According to ANSES’s announcement, this ban will remove most forms of Roundup and glyphosate products from the market. Overall, this ban will affect 75% of the country’s volume of glyphosate products.
ANSES reported the listed products were banned for having lacking or missing data that ruled out the product’s genotoxicity. Assessments for glyphosate’s genotoxicity, or the ability for a chemical agent in a product to cause cellular mutations leading to cancer, were reexamined and strengthened in 2017 after officials realized the need for additional data on the environmental and health risks of glyphosate. Out of the 69 glyphosate-based products on the French market, 36 of those products will be withdrawn and forbidden to be used by late 2020.

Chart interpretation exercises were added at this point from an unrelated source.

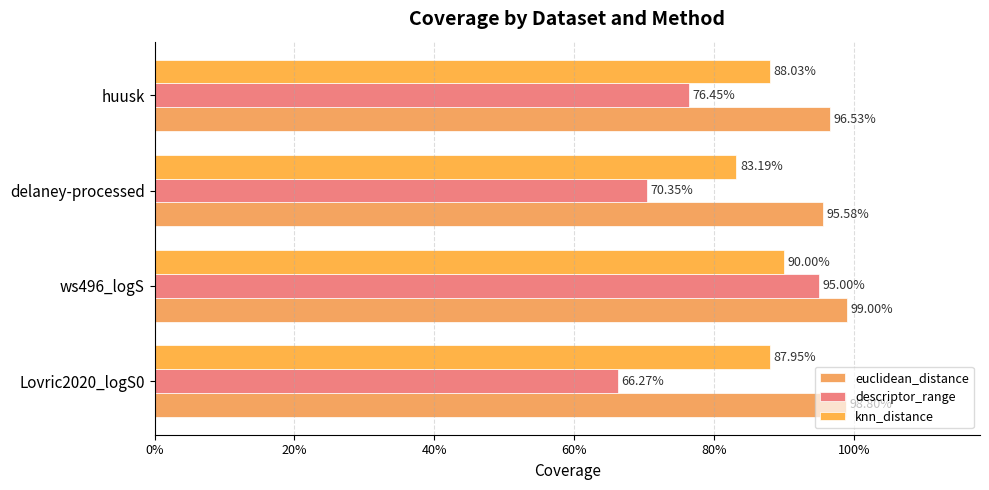

Reading left to right, list all the values displayed in this chart.

euclidean_distance: 1.0	1.0	1.0	1.0
descriptor_range: 0.7	0.9	0.7	0.8
knn_distance: 0.9	0.9	0.8	0.9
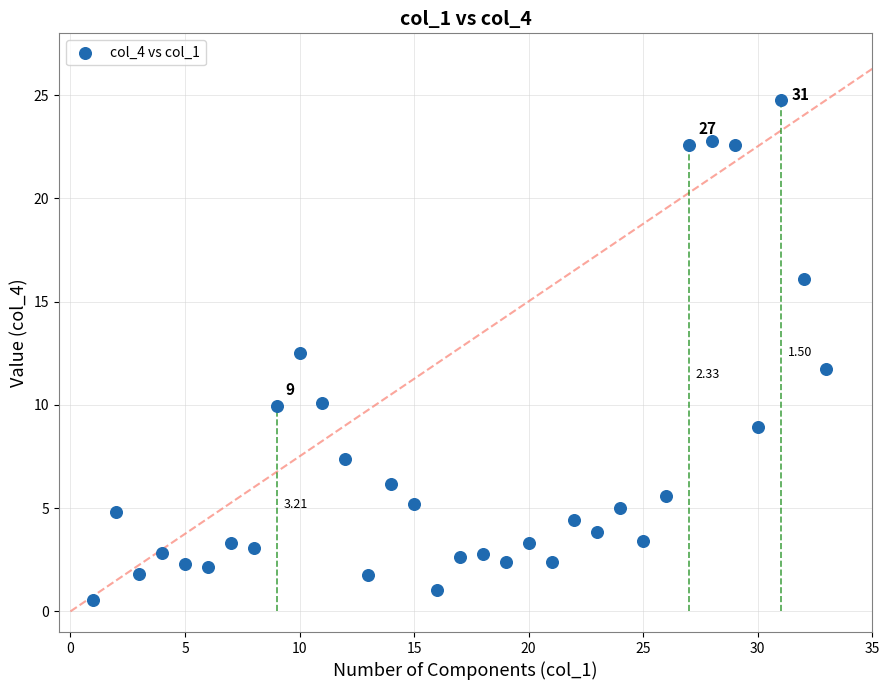

What is the range of Y values (max minus min)?

24.2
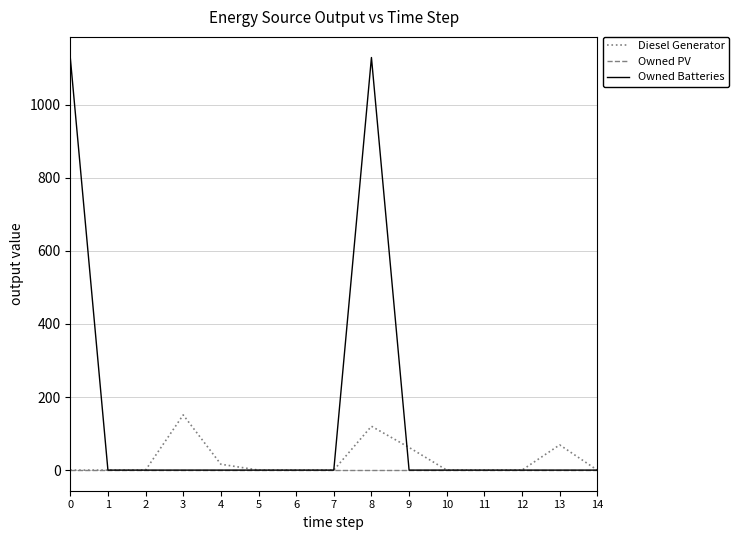

Count the number of data series in this chart.

3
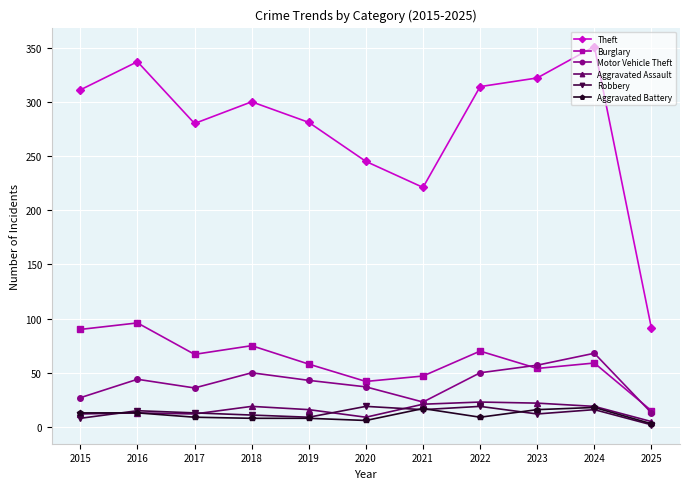

Between 2016 and 2022, which series saw the biggest shift?

Burglary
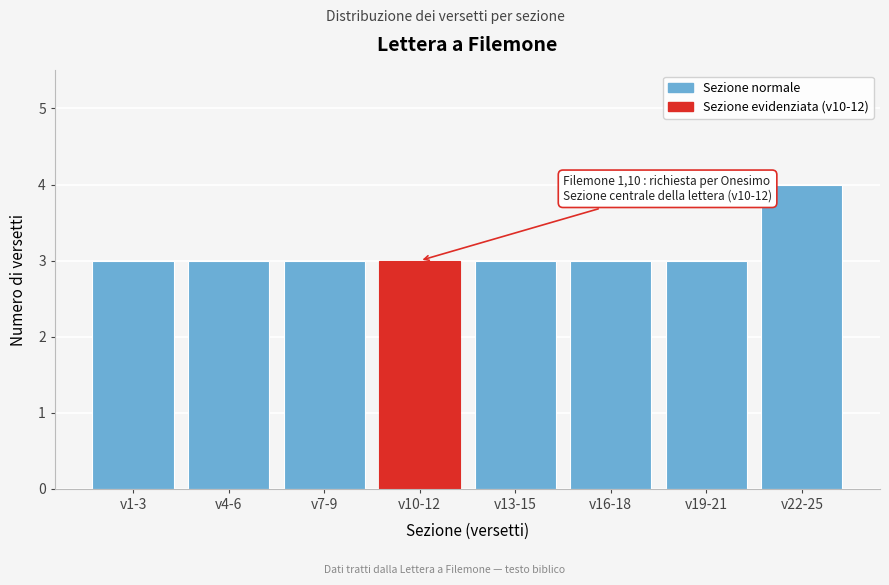

Reading right to left, what are all the values shown in this chart?

v22-25=4	v19-21=3	v16-18=3	v13-15=3	v10-12=3	v7-9=3	v4-6=3	v1-3=3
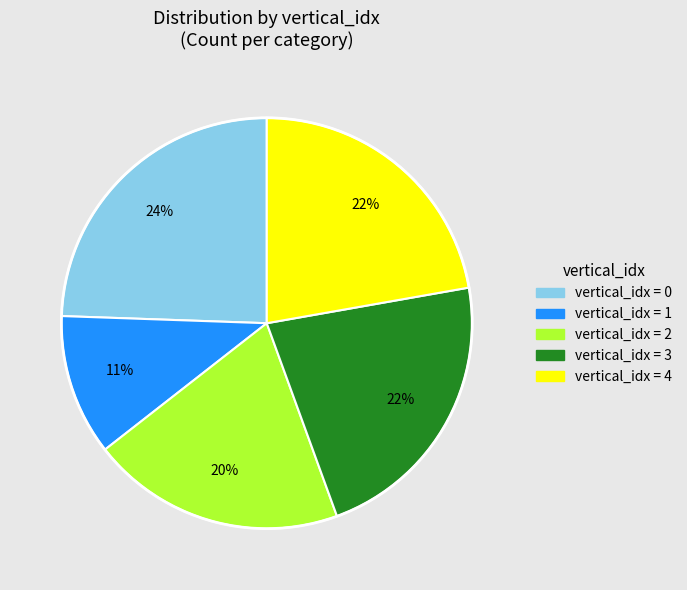

To the nearest percent, what is the difference between the largest and smallest slice percentages?

13%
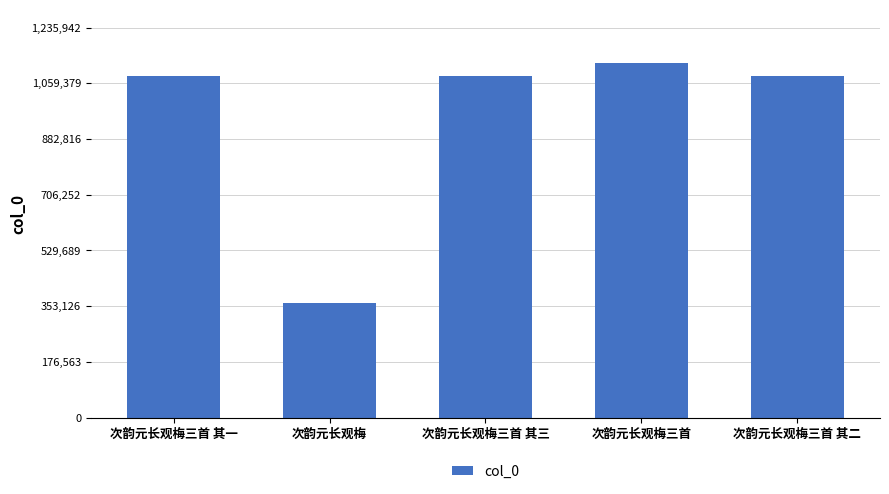

Approximately how many times larger is the value at 次韵元长观梅 compared to 次韵元长观梅三首 其三?

0.3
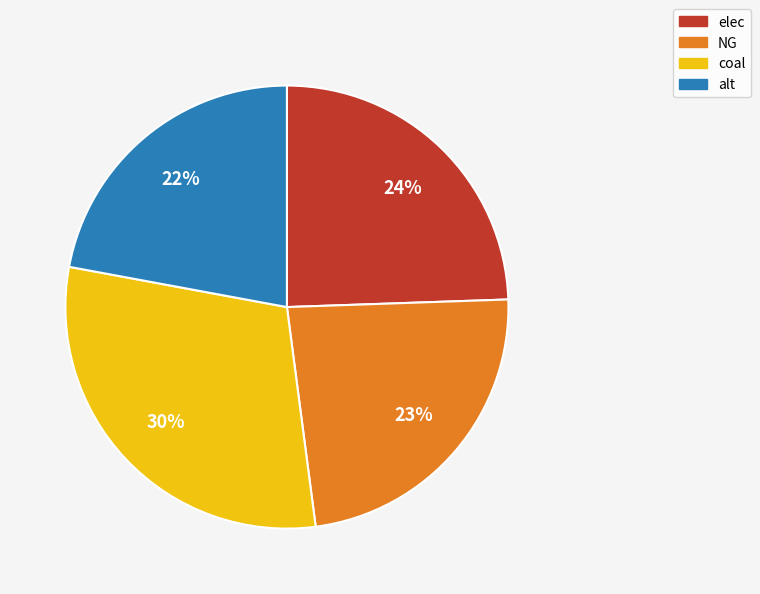

To the nearest percent, what percentage of the pie is elec?

24%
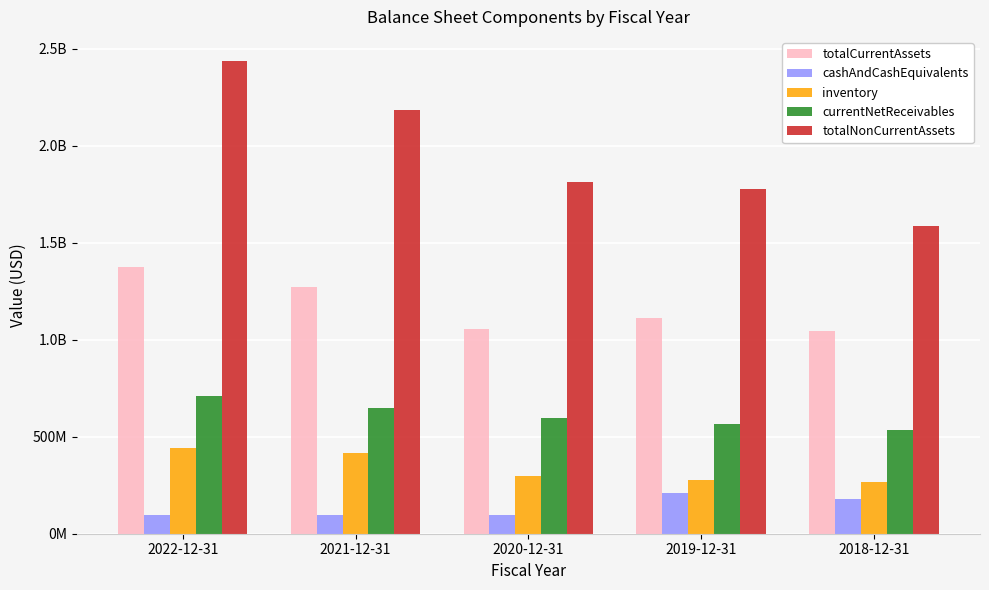

What is the difference between the maximum and minimum values in the totalNonCurrentAssets series?

853347000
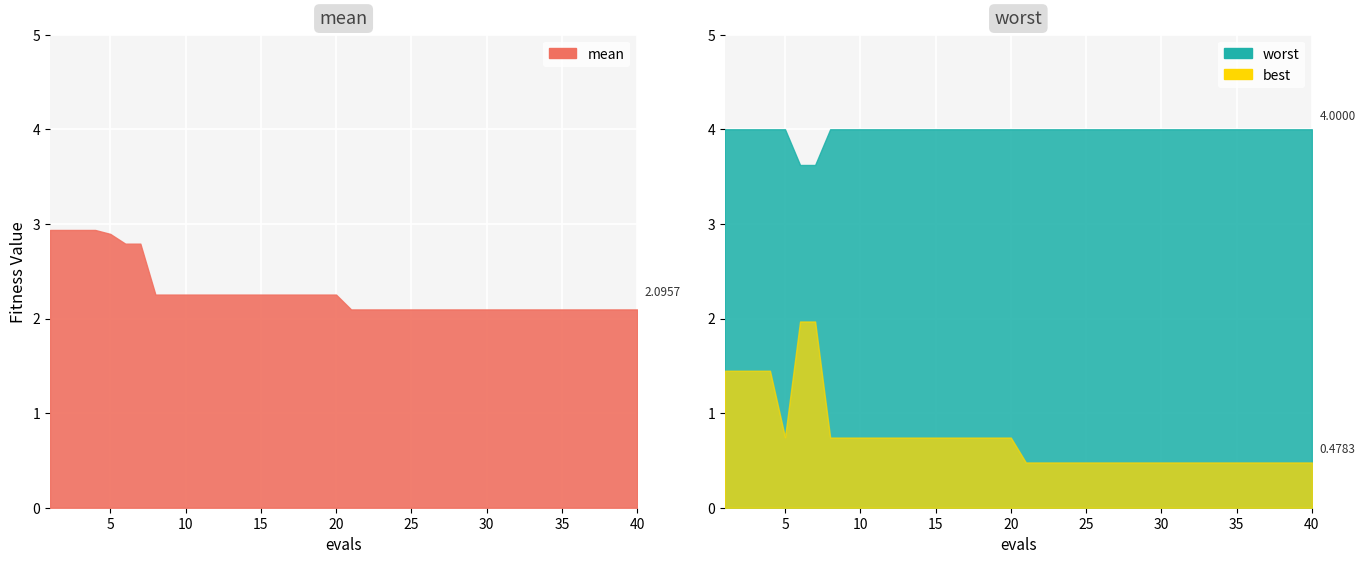

Is it true that best equals 1.4 at 3?

True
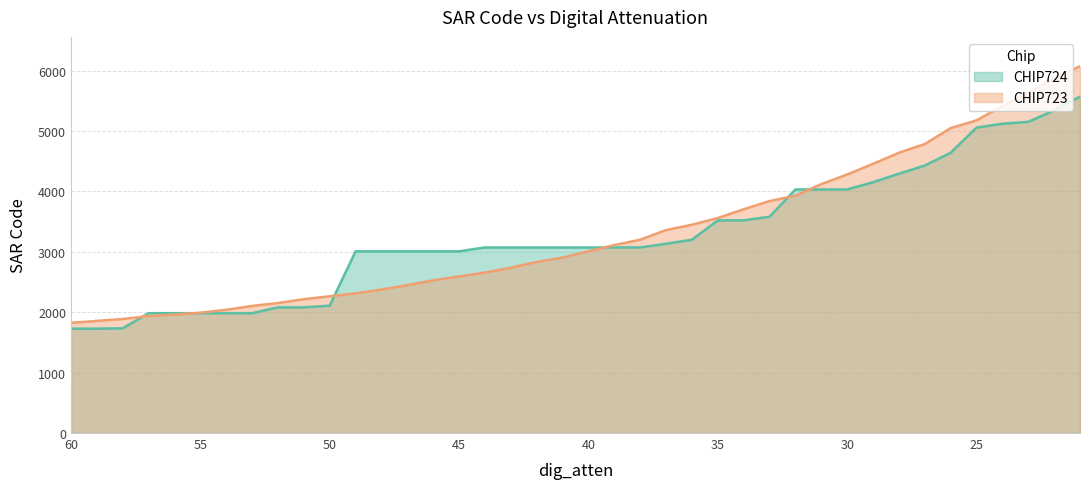

What is the difference between the maximum and minimum values in the CHIP723 series?

4248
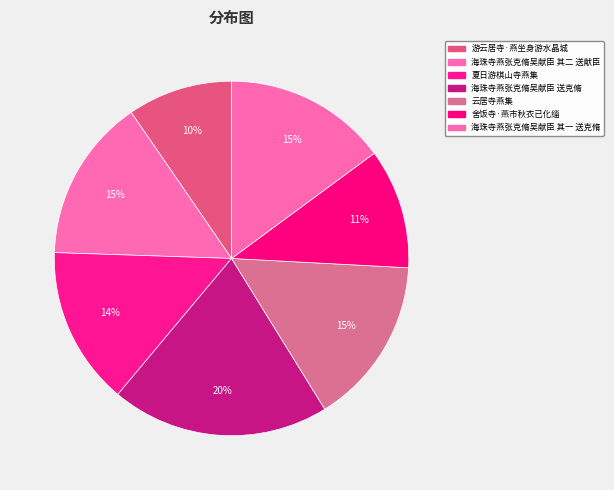

Approximately how many times larger is the value at 海珠寺燕张克脩吴献臣 其二 送献臣 compared to 夏日游棋山寺燕集?

1.0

In 2015 the World Health Organization’s International Agency for Research on Cancer (IARC) announced that glyphosate is a probable human carcinogen, meaning it can likely cause individuals’ cancers. Reportedly, glyphosate has caused cancers including Non-Hodgkin’s Lymphoma and multiple myeloma in individuals regularly exposed to glyphosate long term.
Spurring concern across the world, countries have since started placing bans on Roundup and similar glyphosate-based products. In the European Union, Germany intends to prohibit glyphosate use after 2023, and Austria plans to carry out a similar ban, as well.
ANSES’s ban comes following the European Union’s vote in 2017 on whether to extend the license of glyphosate use throughout the EU. This vote was met with heavy opposition over concerns of Roundup and glyphosate-based herbicides increasing users’ risks of cancer.
ANSES says they are still in the process of assessing available alternatives for glyphosate containing products. This process, which includes manufacturers to submit applications for re-authorization of their glyphosate-based products, will reportedly be completed by the end of 2020.
Roundup Lawsuits
Currently Bayer’s subsidiary Monsanto Company faces over 43,000 lawsuits in the US over Roundup weed killer. Individuals claim that after being regularly exposed to Roundup for years, the glyphosate in Roundup caused them to develop cancer, most notably Non-Hodgkin’s Lymphoma. These claims, brought forward by farmers, groundskeepers, and even the average gardener allege that Monsanto failed to warn the public about the dangers of glyphosate, and even knew for years about the cancer risk.
Bayer’s Monsanto maintains that glyphosate is safe for use, but juries ruled the opposite in the first three Roundup cases to go to trial in the Roundup Weed Killer Multidistrict Litigation (MDL). In these trials, juries awarded massive damages to individuals claiming they were diagnosed with cancer after regular exposure to glyphosate in Roundup. While Bayer’s Monsanto is currently engaged in mediation to see if a Roundup settlement can be reached, nothing conclusive has come about over the last few months.